**TASK DIRECTIONS**
Look below for the line holding "Progress = Discontinue |" and the line holding "companies | $ | $ |". Transcribe exactly those lines and all lines between them, nothing more.

**THE DATA**
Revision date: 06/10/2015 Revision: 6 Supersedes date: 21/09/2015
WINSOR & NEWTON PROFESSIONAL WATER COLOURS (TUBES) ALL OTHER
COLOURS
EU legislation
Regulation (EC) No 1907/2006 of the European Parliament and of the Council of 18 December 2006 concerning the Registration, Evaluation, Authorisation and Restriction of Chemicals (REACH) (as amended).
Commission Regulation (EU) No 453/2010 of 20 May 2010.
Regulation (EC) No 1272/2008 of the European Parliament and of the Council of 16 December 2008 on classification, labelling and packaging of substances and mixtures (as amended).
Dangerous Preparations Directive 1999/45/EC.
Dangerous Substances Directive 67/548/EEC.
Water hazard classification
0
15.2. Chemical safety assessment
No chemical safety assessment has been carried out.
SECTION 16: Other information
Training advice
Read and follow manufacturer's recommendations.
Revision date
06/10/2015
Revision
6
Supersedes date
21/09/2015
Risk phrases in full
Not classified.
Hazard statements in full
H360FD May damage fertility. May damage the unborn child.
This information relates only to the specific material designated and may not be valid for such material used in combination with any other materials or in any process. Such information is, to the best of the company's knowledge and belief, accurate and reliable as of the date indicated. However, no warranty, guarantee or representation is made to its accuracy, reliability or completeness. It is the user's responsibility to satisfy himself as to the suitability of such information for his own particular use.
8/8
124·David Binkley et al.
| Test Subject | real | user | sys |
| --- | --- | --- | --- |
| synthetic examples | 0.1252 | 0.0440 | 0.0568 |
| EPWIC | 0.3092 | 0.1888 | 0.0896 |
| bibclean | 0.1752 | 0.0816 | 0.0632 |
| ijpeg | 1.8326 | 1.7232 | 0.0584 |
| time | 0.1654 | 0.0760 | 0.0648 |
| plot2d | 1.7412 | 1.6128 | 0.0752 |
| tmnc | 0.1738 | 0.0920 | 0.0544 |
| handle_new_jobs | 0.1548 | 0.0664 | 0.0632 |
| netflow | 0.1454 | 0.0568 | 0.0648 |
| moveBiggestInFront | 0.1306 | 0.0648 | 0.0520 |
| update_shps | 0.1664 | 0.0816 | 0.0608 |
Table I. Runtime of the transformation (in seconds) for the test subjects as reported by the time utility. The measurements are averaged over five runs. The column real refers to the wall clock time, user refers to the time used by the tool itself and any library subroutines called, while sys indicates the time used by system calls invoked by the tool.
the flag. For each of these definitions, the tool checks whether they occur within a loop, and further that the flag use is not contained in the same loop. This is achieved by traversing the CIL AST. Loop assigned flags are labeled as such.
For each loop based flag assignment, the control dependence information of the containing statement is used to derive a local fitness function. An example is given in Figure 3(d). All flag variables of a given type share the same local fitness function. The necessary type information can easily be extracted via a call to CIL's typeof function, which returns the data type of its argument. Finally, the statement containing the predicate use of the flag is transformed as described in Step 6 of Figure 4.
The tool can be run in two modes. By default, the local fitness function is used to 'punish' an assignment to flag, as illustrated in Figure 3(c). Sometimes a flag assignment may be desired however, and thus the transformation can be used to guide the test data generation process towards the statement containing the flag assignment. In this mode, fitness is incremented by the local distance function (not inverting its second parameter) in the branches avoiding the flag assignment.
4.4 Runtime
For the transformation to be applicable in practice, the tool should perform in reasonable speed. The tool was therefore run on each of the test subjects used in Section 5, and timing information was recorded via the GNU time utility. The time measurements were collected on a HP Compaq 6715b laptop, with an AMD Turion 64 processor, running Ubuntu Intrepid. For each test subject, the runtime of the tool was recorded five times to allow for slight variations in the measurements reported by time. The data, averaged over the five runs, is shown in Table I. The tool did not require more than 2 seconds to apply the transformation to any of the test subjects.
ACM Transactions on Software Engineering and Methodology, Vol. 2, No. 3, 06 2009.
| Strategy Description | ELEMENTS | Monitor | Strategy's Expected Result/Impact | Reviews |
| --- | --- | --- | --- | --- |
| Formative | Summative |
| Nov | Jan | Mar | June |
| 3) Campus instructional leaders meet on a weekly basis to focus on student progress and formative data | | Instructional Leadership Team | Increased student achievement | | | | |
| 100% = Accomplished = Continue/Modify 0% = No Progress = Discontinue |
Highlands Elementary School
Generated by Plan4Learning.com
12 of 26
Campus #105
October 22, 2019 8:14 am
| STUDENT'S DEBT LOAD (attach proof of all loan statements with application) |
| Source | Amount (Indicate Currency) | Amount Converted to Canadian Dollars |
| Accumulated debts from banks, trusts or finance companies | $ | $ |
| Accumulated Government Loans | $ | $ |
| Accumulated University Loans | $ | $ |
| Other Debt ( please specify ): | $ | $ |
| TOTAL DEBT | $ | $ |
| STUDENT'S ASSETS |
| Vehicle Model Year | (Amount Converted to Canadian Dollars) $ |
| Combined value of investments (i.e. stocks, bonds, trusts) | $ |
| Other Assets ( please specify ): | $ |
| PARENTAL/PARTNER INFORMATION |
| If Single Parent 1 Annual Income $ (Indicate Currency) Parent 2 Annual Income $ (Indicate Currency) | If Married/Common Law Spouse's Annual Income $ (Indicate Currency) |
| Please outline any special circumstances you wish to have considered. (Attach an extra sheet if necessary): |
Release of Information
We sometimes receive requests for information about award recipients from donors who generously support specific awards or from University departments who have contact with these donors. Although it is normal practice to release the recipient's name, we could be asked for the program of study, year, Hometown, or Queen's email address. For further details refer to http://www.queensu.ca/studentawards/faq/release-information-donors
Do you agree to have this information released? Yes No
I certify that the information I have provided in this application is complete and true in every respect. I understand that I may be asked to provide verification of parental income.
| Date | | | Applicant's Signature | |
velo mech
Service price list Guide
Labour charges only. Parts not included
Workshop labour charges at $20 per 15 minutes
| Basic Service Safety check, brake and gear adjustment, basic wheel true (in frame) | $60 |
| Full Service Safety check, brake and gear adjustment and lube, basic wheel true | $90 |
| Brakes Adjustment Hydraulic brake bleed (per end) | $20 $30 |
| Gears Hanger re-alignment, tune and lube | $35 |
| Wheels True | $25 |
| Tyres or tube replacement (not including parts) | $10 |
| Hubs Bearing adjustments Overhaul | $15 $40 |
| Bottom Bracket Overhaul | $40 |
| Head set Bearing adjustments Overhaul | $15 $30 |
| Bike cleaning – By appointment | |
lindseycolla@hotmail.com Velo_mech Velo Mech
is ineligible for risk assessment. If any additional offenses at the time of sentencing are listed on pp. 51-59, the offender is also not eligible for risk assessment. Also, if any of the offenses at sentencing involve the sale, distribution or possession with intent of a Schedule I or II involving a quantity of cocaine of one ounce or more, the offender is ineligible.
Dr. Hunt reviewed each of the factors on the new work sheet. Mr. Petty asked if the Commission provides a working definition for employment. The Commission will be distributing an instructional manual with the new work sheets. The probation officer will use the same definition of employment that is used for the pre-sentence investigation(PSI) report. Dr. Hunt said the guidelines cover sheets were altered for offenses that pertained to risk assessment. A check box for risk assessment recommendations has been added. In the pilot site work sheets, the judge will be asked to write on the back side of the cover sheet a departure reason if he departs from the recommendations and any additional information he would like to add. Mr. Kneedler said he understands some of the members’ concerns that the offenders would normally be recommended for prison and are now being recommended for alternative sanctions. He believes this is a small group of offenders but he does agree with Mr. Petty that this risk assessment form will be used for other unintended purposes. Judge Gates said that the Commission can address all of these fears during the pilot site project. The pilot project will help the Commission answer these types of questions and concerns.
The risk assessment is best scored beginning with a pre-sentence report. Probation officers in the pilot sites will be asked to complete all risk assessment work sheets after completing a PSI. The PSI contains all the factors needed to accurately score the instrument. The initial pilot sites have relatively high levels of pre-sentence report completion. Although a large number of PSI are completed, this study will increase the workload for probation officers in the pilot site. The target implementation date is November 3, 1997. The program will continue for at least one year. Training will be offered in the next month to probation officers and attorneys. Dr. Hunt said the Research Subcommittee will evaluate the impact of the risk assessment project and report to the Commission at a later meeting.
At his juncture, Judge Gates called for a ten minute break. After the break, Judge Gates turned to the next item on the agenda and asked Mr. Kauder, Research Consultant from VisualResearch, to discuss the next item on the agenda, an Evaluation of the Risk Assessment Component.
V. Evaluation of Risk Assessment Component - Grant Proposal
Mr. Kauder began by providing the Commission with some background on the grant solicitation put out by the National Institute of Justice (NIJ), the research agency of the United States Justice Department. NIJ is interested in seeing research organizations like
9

**WRITTEN RESPONSE**
| 100% = Accomplished = Continue/Modify 0% = No Progress = Discontinue |
Highlands Elementary School
Generated by Plan4Learning.com
12 of 26
Campus #105
October 22, 2019 8:14 am
| STUDENT'S DEBT LOAD (attach proof of all loan statements with application) |
| Source | Amount (Indicate Currency) | Amount Converted to Canadian Dollars |
| Accumulated debts from banks, trusts or finance companies | $ | $ |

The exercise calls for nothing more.